中村俊三 ブログ

中村ギター教室内のレッスン内容や、イベント、また、音楽の雑学などを書いていきます。

    腕の重みでギターを支える

 右手の話に入る前にギターの持ち方の話をしなければなりませんが、詳しくは別の機会にして、簡単に話しておきます。ネックは「目」の高さくらいにし、やや前に出します。右ひじをボディの一番膨らんだあたりに乗せ、その腕の重みでギターを支えます。表面板の角に上腕部のひじの間接付近がくるとよいでしょう。上腕部の中央付近や、二の腕がくるのはよくないと思います、またひじでギターを自分の体のほうへ押し付けるのもよくありません。右腕の重みだけでギターを固定するのが大事です。そうしないと左手のポジションが変わるたびにギターが動いてしまったり、両方の手の脱力が出来なくなったりします。


    手首の間接は曲げない

 次に手首をサウンド・ホールの右端のあたりにもって行き、弦を軽く掴んで下さい。この時手首の間接は曲げないようにし、正面から見て(鏡で見ればよいと思いますが)、腕と親指を除く4本の指が一直線になるようにします。結果的に親指以外の指は弦は斜めに(45度前後)あたるようになると思います。かつては手首を折り曲げ、弦に対して直角になるようなフォームで弾いているギタリストも多かったのですが、最近のギタリストの多くはこのようなフォームで弾いています。この方法が最も合理的で、指やひじへの負担も少なく、また音色的にもよいとされています。


    i、m、aのアポヤンド奏法

<爪の親指側のほうで~次の弦で止まる> 
 ギターの弾き方には基本的に「アポヤンド奏法」と「アルアイレ奏法」がありますが、まず人差し指(i)、中指(m)、薬指(a)の「アポヤンド奏法」から話を始めます。
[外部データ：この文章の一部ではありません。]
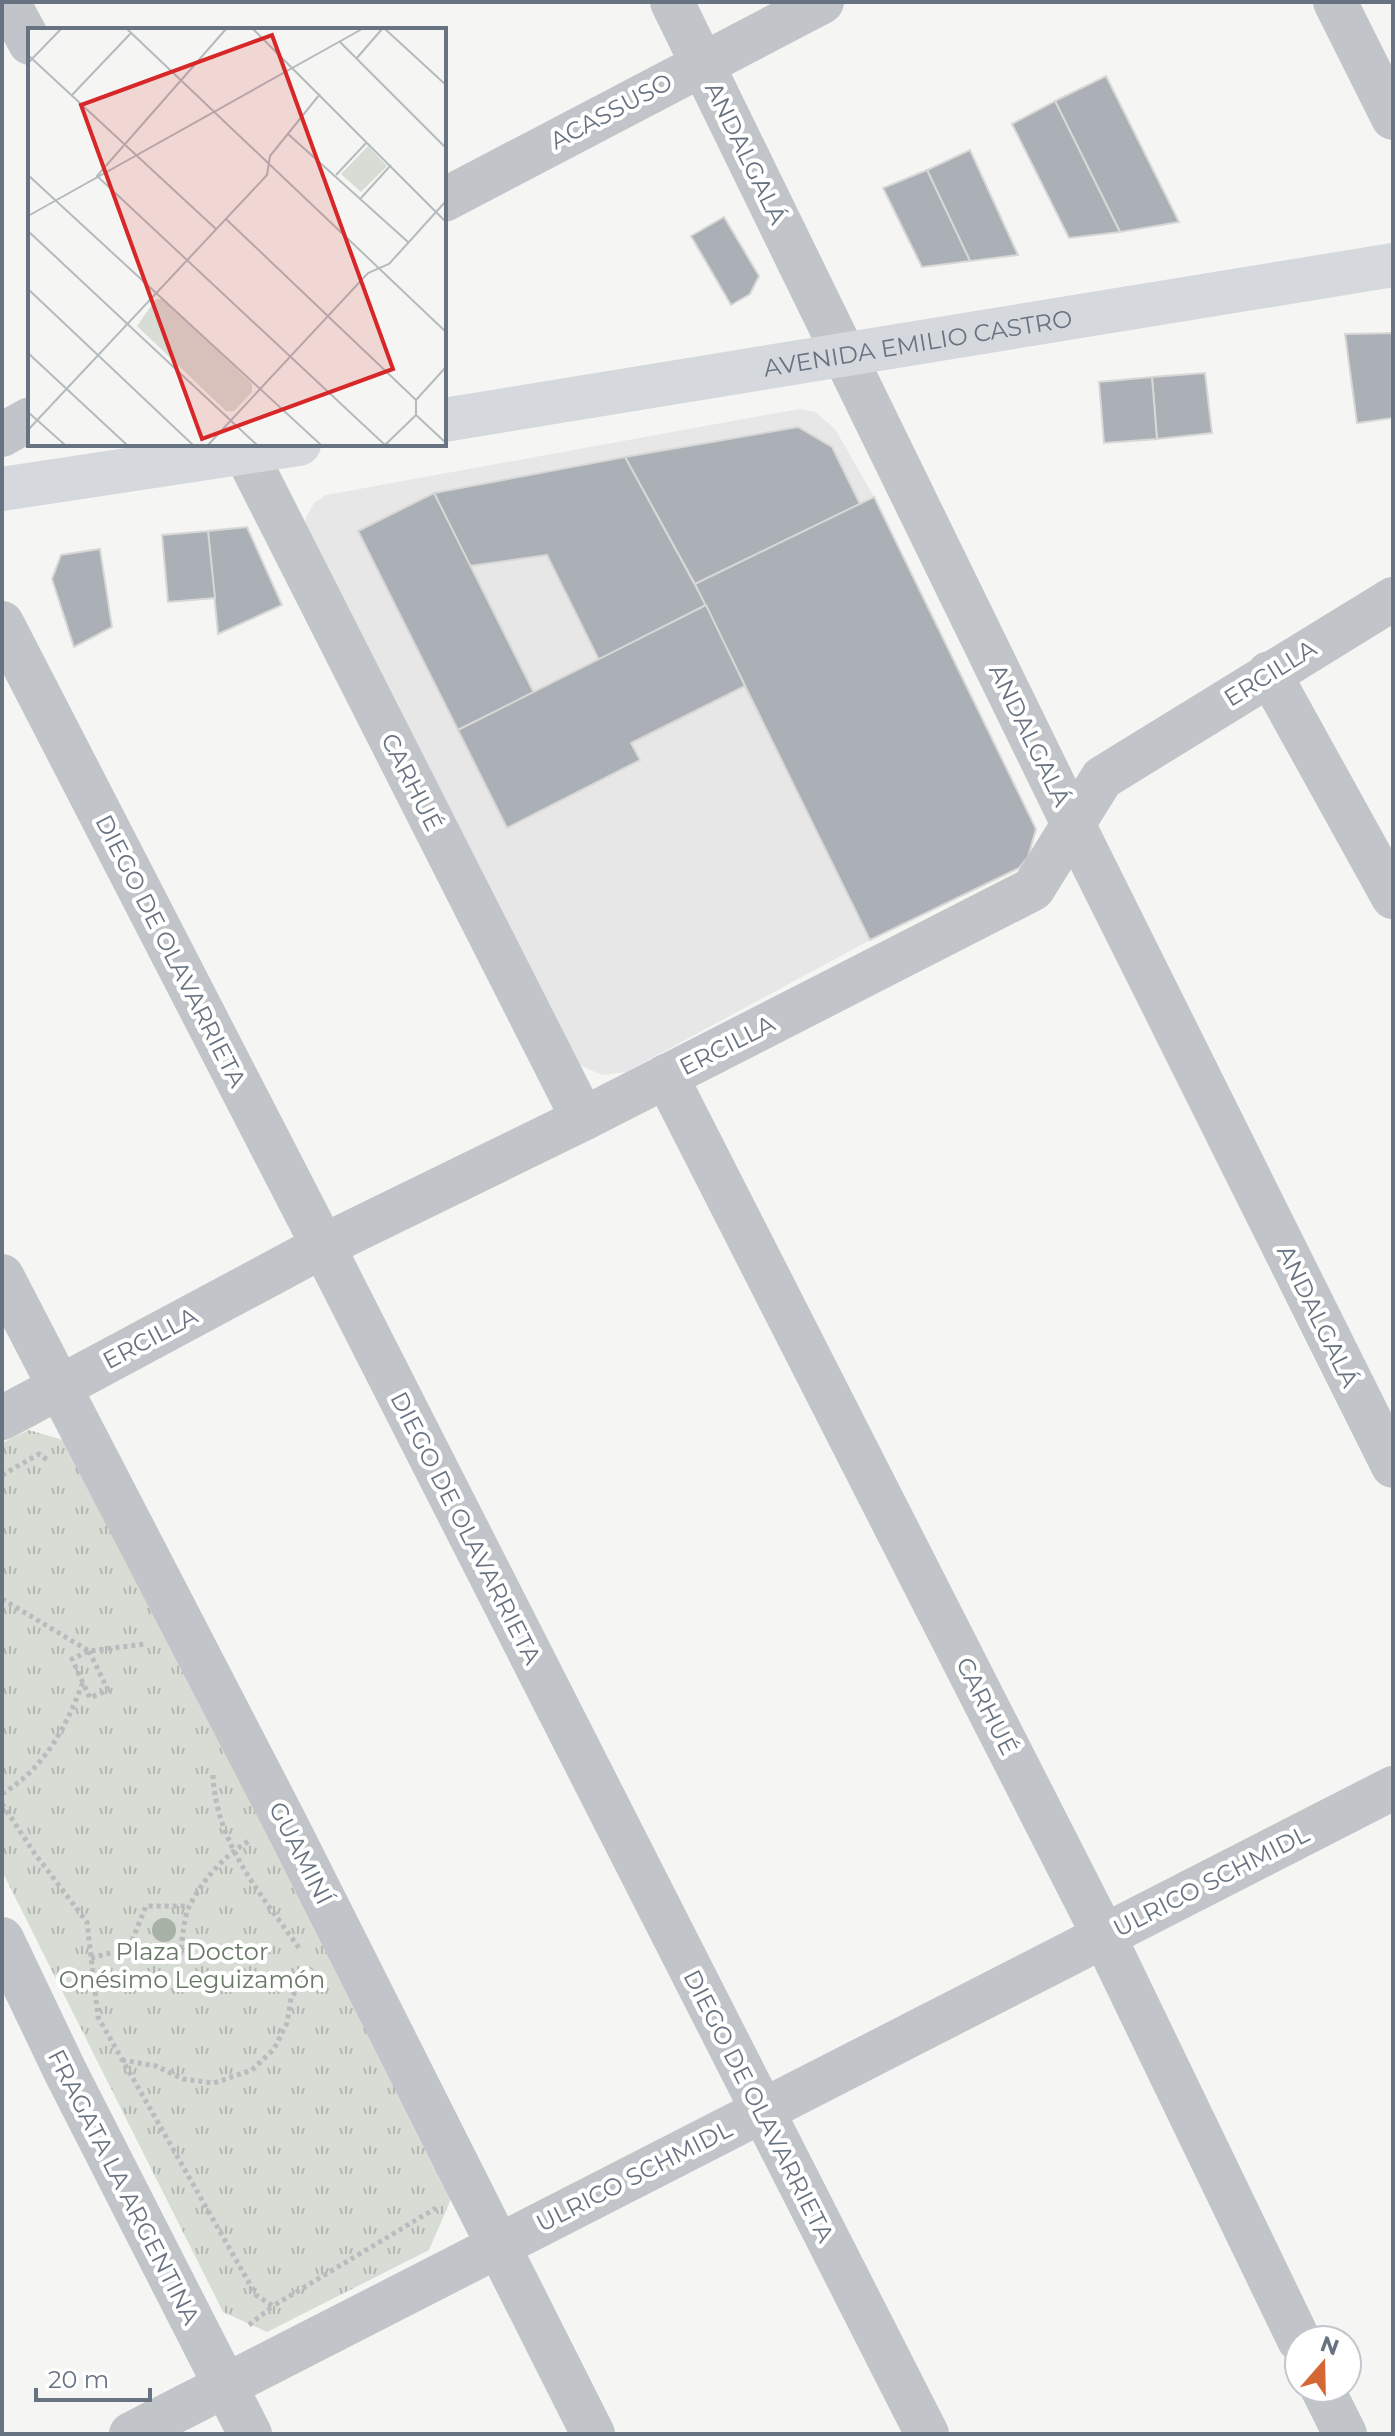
<svg xmlns="http://www.w3.org/2000/svg" width="1395" height="2436" font-family="Montserrat,sans-serif">
<defs>
<pattern id="park-tufts" width="24" height="20" patternUnits="userSpaceOnUse" patternTransform="scale(2)"><rect width="24" height="20" fill="#d7dcd4"/><path d="M3 7l-1-3M5 7V3M7 7l1-3M15 17l-1-3M17 17v-4M19 17l1-3" fill="none" stroke="#b2b7b1"/></pattern>
</defs>
<rect width="100%" height="100%" fill="#f5f6f3"/>
<polygon fill="#e6e7e6" points="799,409 815,412 835,429 874,497 695,584 870,940 626,1072 602,1075 576,1063 306,533 306,517 314,503 326,495"/>
<polygon fill="url(#park-tufts)" points="29,1430 73,1443 451,2199 429,2250 267,2332 223,2312 2,1871 2,1443"/>
<g fill="#aab0b6" stroke="#d7d7d5" stroke-width="2">
<polygon points="1106,76 1179,222 1120,232 1055,101"/>
<polygon points="1055,101 1120,232 1069,238 1012,124"/>
<polygon points="970,150 1018,255 970,261 927,170"/>
<polygon points="927,170 970,261 922,267 883,188"/>
<polygon points="724,217 759,276 750,294 731,305 691,236"/>
<polygon points="1393,333 1393,418 1357,423 1345,334"/>
<polygon points="1205,373 1212,433 1157,439 1152,377"/>
<polygon points="1152,377 1157,439 1104,443 1099,382"/>
<polygon points="798,427 832,447 860,504 695,584 625,457"/>
<polygon points="625,457 706,605 599,660 547,555 470,566 434,493"/>
<polygon points="434,493 534,693 458,730 358,531"/>
<polygon points="874,497 1036,829 1028,857 1019,868 870,940 695,584"/>
<polygon points="247,527 282,605 218,634 208,531"/>
<polygon points="208,531 215,598 168,602 162,535"/>
<polygon points="100,549 112,627 74,647 52,579 61,555"/>
<polygon points="706,605 745,686 631,743 640,760 507,828 458,730"/>
</g>
<g fill="none" stroke-linecap="round" stroke-linejoin="round">
<g stroke="#b9bbbe" stroke-width="5" stroke-dasharray="4 4" stroke-linecap="butt">
<polyline points="2,1475 39,1454 49,1461"/>
<polyline points="2,1599 89,1651 145,1644"/>
<polygon points="89,1651 108,1690 90,1698 72,1659"/>
<path d="M213,1775C216,1844 261,1894 299,1948"/>
<path d="M2,1794C45,1768 66,1727 83,1682"/>
<polyline points="2,1804 35,1854 87,1922 98,2017 256,2295 273,2306 436,2208"/>
<polyline points="129,1948 146,1906 189,1906"/>
<path d="M91,1958L129,1948L180,1954C183,1939 183,1918 190,1905C203,1879 225,1855 249,1841"/>
<polyline points="122,2060 156,2066 183,2079 214,2083 252,2070 274,2049 287,2023 291,1998 312,1968"/>
<polyline points="249,2325 273,2306"/>
</g>
<g stroke="#c1c4c8" stroke-width="44">
<polyline points="8,2 30,43"/>
<polyline points="672,2 1073,824 1393,1466"/>
<polyline points="1335,2 1393,118"/>
<polyline points="444,200 822,2"/>
<polyline points="2,435 30,419"/>
<polyline points="241,444 583,1119"/>
<polyline points="2,623 323,1246 927,2434"/>
<polyline points="1269,673 1393,897"/>
<polyline points="666,1076 1104,1936 1299,2340"/>
<polyline points="2,1276 286,1824 593,2434"/>
<polyline points="2,1418 323,1246 583,1119 1033,889 1102,778 1393,599"/>
<polyline points="2,1939 65,2071 250,2434"/>
<polyline points="1322,2388 1345,2434"/>
<polyline points="131,2434 1393,1788"/>
</g>
<g stroke="#d5d8dc" stroke-width="44">
<path id="s1" d="M444,420L1393,265"/>
<polyline points="2,489 299,444"/>
</g>
</g>
<circle fill="#a7b1a5" cx="164" cy="1930" r="12"/>
<g text-anchor="middle" dominant-baseline="central" stroke-width="8" stroke-linejoin="round" paint-order="stroke">
<g font-size="24" fill="#677381" stroke="#fff">
<text transform="translate(611 111) rotate(-28)">ACASSUSO</text>
<text transform="translate(746 153) rotate(64)">ANDALGALÁ</text>
<text stroke="none"><textPath href="#s1" startOffset="480">AVENIDA EMILIO CASTRO</textPath></text>
<text transform="translate(1270 673) rotate(-32)">ERCILLA</text>
<text transform="translate(1030 735) rotate(64)">ANDALGALÁ</text>
<text transform="translate(412 782) rotate(63)">CARHUÉ</text>
<text transform="translate(171 951) rotate(63)">DIEGO DE OLAVARRIETA</text>
<text transform="translate(727 1045) rotate(-27)">ERCILLA</text>
<text transform="translate(1318 1316) rotate(64)">ANDALGALÁ</text>
<text transform="translate(150 1338) rotate(-28)">ERCILLA</text>
<text transform="translate(466 1528) rotate(63)">DIEGO DE OLAVARRIETA</text>
<text transform="translate(987 1706) rotate(63)">CARHUÉ</text>
<text transform="translate(301 1853) rotate(63)">GUAMINÍ</text>
<text transform="translate(1211 1881) rotate(-27)">ULRICO SCHMIDL</text>
<text transform="translate(759 2106) rotate(63)">DIEGO DE OLAVARRIETA</text>
<text transform="translate(634 2176) rotate(-27)">ULRICO SCHMIDL</text>
<text transform="translate(124 2187) rotate(63)">FRAGATA LA ARGENTINA</text>
</g>
<g font-size="24" fill="#687965" stroke="#fff">
<text x="192" y="1951">Plaza Doctor<tspan x="192" dy="28">Onésimo Leguizamón</tspan></text>
</g>
</g>
<g transform="translate(28 28)">
<rect width="418" height="418" fill="#f5f6f3"/>
<path d="M340,118L359,138L333,164L313,146ZM128,271H135L224,356V364L206,383H198L109,298Z" fill="#d7dcd4"/>
<path fill="none" stroke="#b4babe" stroke-width="2" d="M99,1L418,304M198,1L69,148L357,417M225,1L418,194M357,1L418,57M311,13L418,120M0,27L188,201M328,31L354,1M0,35L33,1M44,67L103,5M260,106L380,214M0,147L293,417M308,147L339,114M333,170L363,137M0,188L334,1M198,191L388,372M0,203L229,417M0,261L165,417M0,325L99,417M0,384L37,417M388,387L418,415M0,402L239,147L242,128L292,66M180,417L340,245L361,236L418,173M357,417L388,387V372L418,339"/>
<path fill="#d62828" fill-opacity="0.15" stroke="#d62828" stroke-width="4" d="M244,7L365,341L174,411L53,77Z"/>
<rect width="418" height="418" fill="none" stroke="#677381" stroke-width="4"/>
</g>
<rect width="1395" height="2436" fill="none" stroke="#677381" stroke-width="8"/>
<g transform="translate(1323 2364) rotate(20)"><circle r="38" fill="#ffffff" stroke="#c2c7cd" stroke-width="2"/>
<path d="M0-6L14 30L0 20L-14 30Z" fill="#d56734"/>
<text y="-12" font-size="22" font-weight="bold" text-anchor="middle" fill="#677381">N</text>
</g>
<path d="M36 2388v12h114v-12" fill="none" stroke="#677381" stroke-width="4"/>
<text x="48" y="2388" font-size="24" fill="#677381" stroke="#ffffff" stroke-width="6" paint-order="stroke">20 m</text>
</svg>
手首全体は前述のとおり、ひじから真っ直ぐ伸びるようにし、親指以外の指が弦に斜めになるようにします。この時親指を⑥弦に添えておくと右手全体が安定するでしょう。弾く場所はサウンド・ホールの右端くらいがよいでしょう。次に爪の「生え際」あたりで①弦に触れて下さい、爪の親指側のほうが弦にあたっていて、また皮膚の一部も弦に触れている状態にします。次に②弦の方に指を押し付けるような感じで弾いて下さい、①弦を弾いた後、その指が②弦で止まるようになります。

<美しくて、大きな音>
 一般にアポヤンド奏法はアルアイレ奏法よりも太くて、大きな音が出ます、弾き方がよければ柔らかく、美しい音が出るでしょう。音を出す方法としては確実な方法で、比較的個人差も少なく、弦の弾き間違いなども少ないと思います。欠点としては複数の音が弾けないとか、速く弾けない、親指との連携がしにくい、次の弦に触れてしまうのでその弦の音を響かせておく場合には使えないなどがあります。

<爪を磨く>
 美しい音を出すためには爪の手入れが必要となります。ギタリストの中には爪をかなり個性的な形にする人もいますが、一般的には指頭の形に合わせてゆるやかにカーブするように磨けばよいと思いますが、細かい点では各自の指の形や弾き方などに合わせることになります。適切な長さも人によって違いますが広くみれば指の腹側から見て、1~3ミリくらいでしょう。いろいろな爪磨き用のグッズがありますが、私はプラモデル用のヤスリを使用しています(400番~2000番)。なおどうしても爪を伸ばせない人は爪がなくてもギターを弾くことは可能です、いろいろ工夫すればいい音も出るでしょう。ギターを始めたばかりの人もある程度弾けるようになるまではなくてもよいでしょう。


     pのアポヤンド奏法

 親指(p)は主に低音弦を弾きますが、まず⑥弦弾いてみましょう。親指を弦に斜めにあて、そのまま⑤弦のほうに押すようにします。この時人差し指と中指を①②弦に添えておくと安定します。弦を捉えた時、皮膚と爪の一部が両方とも弦に触れるようにするのはimaの場合と同じです。 爪のほうは、弦に当たる方を磨いてゆき、斜めにします、つまり弦に当たらない側は長めになります。imaに比べると爪の磨き方や使い方は難しいかも知れません、どうしても上手く出来ない場合は爪なしでやってみて下さい。また爪を伸ばせない人や、初心者の人も爪を使わないほうがいいでしょう。
 右手全体が上にあがり過ぎていたりすると、親指のアポヤンド奏法はしにくくなります、うまく出来ない場合は右手全体のフォームを見直してみて下さい。
 親指のアポヤンド奏法はアルペジオの低音などにはぜひとも必要な弾き方で、これによって和音のバランスが整ったり、imaのフォームが安定したりもします。ima以上に大事な弾き方になりますので、ぜひ確実に身に付けて下さい。